Canada’s energy bonds, many of which have lagged a corporate debt rally, could get a boost should the opposition Conservative Party defeat Prime Minister Justin Trudeau in October elections, according to analysts at Toronto-Dominion Bank and Manulife Investments.
Conservative Leader Andrew Scheer’s pledge to scale back new approval requirements for energy projects would be seen as a positive development for the industry, according to James Spicer, a New York-based analyst at TD Securities.
Canada’s ruling Liberal party passed a bill known as C-69 this year, widening the range of impacts that must be included on major industrial and energy projects. The Canadian Association of Petroleum Producers and the Canadian Energy Pipeline Association both issued separate statements rejecting the bill.
“A conservative government win would be positive for the Canadian energy sector and Canadian energy bonds,” said Spicer, in a written response to questions. “The current government and legislation like C-69 have been seen by some companies in the energy industry as an existential threat for their competitiveness.”
The sector could use a boost. The yield on an index of 5-year Canadian high-yield energy bonds declined about 66 basis points in the last year, compared with about 95 basis points of tightening for Canadian corporate bonds rated at the low end of investment grade, according to Bloomberg Valuation data. Globally, high yield oil exploration and production bonds have lost 9% over the past three months, even as U.S. junk bonds and most corporate bonds have rallied.

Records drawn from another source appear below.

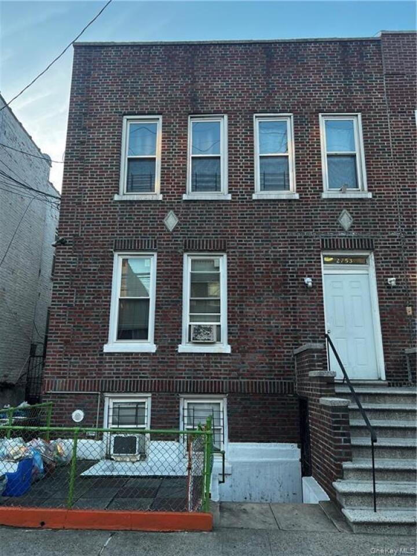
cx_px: 208
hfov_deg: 53.1
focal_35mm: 26
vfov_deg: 67.3
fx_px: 418
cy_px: 278
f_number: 1.5
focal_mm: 5.7
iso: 50
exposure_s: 1/164
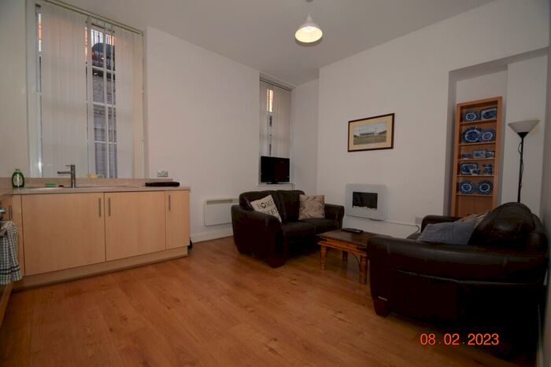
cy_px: 184
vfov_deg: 77.4
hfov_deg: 100.4
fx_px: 230
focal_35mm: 15
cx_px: 276
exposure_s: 1/60
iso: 100
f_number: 4
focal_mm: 10
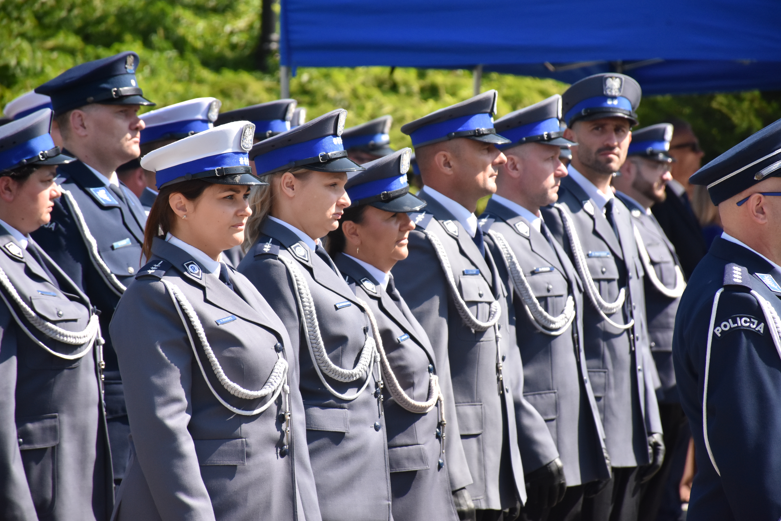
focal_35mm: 211
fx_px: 4577
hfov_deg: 9.8
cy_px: 260
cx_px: 389
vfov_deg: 6.5
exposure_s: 1/2000
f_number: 5.6
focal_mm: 140
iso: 800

A Scheer victory would align the federal government in the same Conservative camp as the administration in Alberta, the largest oil and gas producer in the country. That would potentially make it easier to agree on policies, said Philip Petursson, the chief investment strategist at Toronto-based Manulife Investments.
The Conservatives have a strong base in Alberta, “so I think they will do what they can to support the Alberta economy,” Petursson said in an interview in Toronto. “Federal politics is very regional right now, so the results of it will dictate the support to the energy sector.”
Polling averages compiled by the Canadian Broadcasting Corp. show the Conservatives and Trudeau’s Liberals are statistically tied in voter intentions for the Oct. 21 vote. After trailing the Liberals for most of the past four years, the Conservatives led by as much as 7 percentage points this summer but have seen that lead erode in recent weeks.
Energy policy will be a key issue in the campaign, with Scheer vowing to end the carbon tax that Trudeau imposed this year on provinces that don’t already have a similar plan.
Trudeau has tried to strike a balance between reducing emissions with the carbon tax, while agreeing to buy the Trans Mountain pipeline last year when Kinder Morgan Inc. threatened to scrap the expansion amid rising opposition. Construction started on the line this month.
“Only a Conservative majority government would monetize Trans Mountain quickly,” said Geof Marshall, chief of credit at Toronto-based CI Investments. “Even then, I am not sure egress capacity additions could come on stream quickly enough.”
The oil pipeline expansion and proposed LNG export facilities on the Pacific Coast would save a lot of Canadian energy companies, especially those weighted to gas, said Marshall, whose firm manages C$30 billion ($23 billion) in fixed income.
While a conservative victory would be an uplift for the whose sector, pipeline companies including TC Energy Corp. would be “direct beneficiaries,” TD’s Spicer said.